Al pari di molt'altri, egli considerava lo scrivere come un'industria a parte, che non avesse che fare col pensiero, o quasi; come un'arte meccanica in cui si riuscisse maestri con l'esercizio, indipendentemente dal fatto di avere o no qualche cosa da dire; e credeva quindi che uno si potesse fare uno stile, come un sarto fa un abito, per esporlo nella vetrina della sua bottega.
E neanche studiava a modo suo (chè sarebbe stato inutile) di farsi uno stile suo proprio.
Egli andava cercando nella gran sartoria della letteratura italiana un abito bell'e fatto; pigliava ora questo ora quello, se lo insaccava, e veniva a farcelo vedere, pavoneggiandosi.
Un certo talentaccio d'imitazione l'aveva.
Letto per una settimana un autore, ne cavava un certo numero di frasi e di costrutti, gl'imbastiva insieme alla diavola sopra un argomento qualsiasi, e correva al caffè a leggerci la paginetta come un saggio dello stile che s'era fatto.
Gli saltavamo agli occhi, dandogli del contraffattore, del falso pavone, dell'arlecchino finto Principe.
E allora egli ricorreva a un altro autore, e tornava dopo un po' con un'altra paginetta, tessuta con la filaccia spicciata dai panni di quello.
Una volta rifaceva [359] il Giusti, un'altra il Boccaccio, una settimana guerrazzeggiava, la settimana appresso impiccava i fantocci del suo pensiero al laccio del Davanzati.
E non si scoraggiava mai per le nostre canzonature.
- Eppure -, esclamava, picchiando il pugno sul tavolino - io mi farò uno stile!
Parve una volta persuaso, finalmente, della falsità della via che batteva: che uno stile non si sarebbe fatto mai scimiottando ora l'uno ora l'altro scrittore.
Avete ragione - ci disse - non bisogna imitare pecorescamente nessuno.
- E ci manifestò la sua nuova idea, un'idea luminosa, una trovata da uomo di genio, espressa con una formula farmaceutica: - Bisogna mescolare e agitare.
- E mescolò e agitò davvero.
La sera che ci portò il suo nuovo saggio, si fece un baccano di casa del diavolo.
Era la brutta copia d'un lungo articolo di giornale, in cui aveva fatto il più bizzarro intruglio di stili che si possa immaginare; dove quasi ad ogni periodo saltava dall'imitazione d'uno scrittore a quella d'un altro, facendo anche salti di secoli, con una temerità di matto furioso; un cibreo stilistico, nel quale si sentivano i più disparati sapori della cucina letteraria nazionale, dalle semplici minestre patriarcali dei trecentisti ai lambiccati manicaretti dolciastri dei cianciatorelli fiorentineggianti e francesizzanti della scuola manzoniana degenerata.
Il chiasso che facemmo lo sconcertò al primo momento; riconobbe sbagliata la ricetta; ma si rifece animo ben presto, e ripetè fieramente che in ogni modo, o per una via o per un'altra, a furia di cercare e d'ostinarsi, si sarebbe fatto uno stile.
E [360] appunto per questo suo continuo farci balenare agli occhi, quasi in atto di minaccia, il suo stile futuro, gli mettemmo il soprannome di stilettatore.
Il ridere che si fece alle sue spalle, povero stilettatore!
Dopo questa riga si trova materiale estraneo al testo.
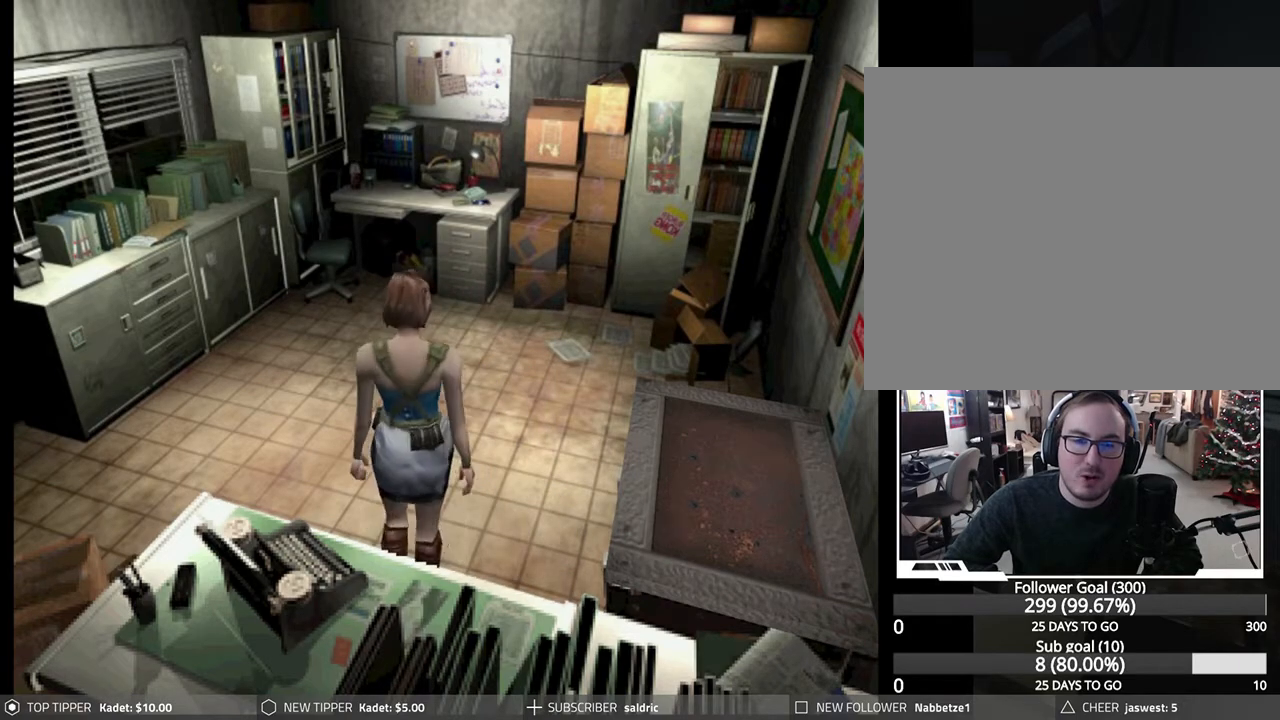
{"buttons": ["DPAD_LEFT"], "left_stick": "center", "events": []}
Quando l'incontravamo per la strada, dopo qualche giorno che non s'era visto, gli domandavamo lì su due piedi: - Te lo sei fatto?
- Non ancora proprio -, rispondeva; - ma sono sulla buona strada.
- Ma è tempo che tu ti spicci!
- Si fa presto a dire -, ribatteva sul serio.
- Ma non ci si fa mica uno stile in ventiquattr'ore! - lasciando capire con quelle parole, che forse in fin di settimana avrebbe avuto il fatto suo.
Non gli davamo requie.
Aveva ragione di dirci che gli stilettatori eravamo noi.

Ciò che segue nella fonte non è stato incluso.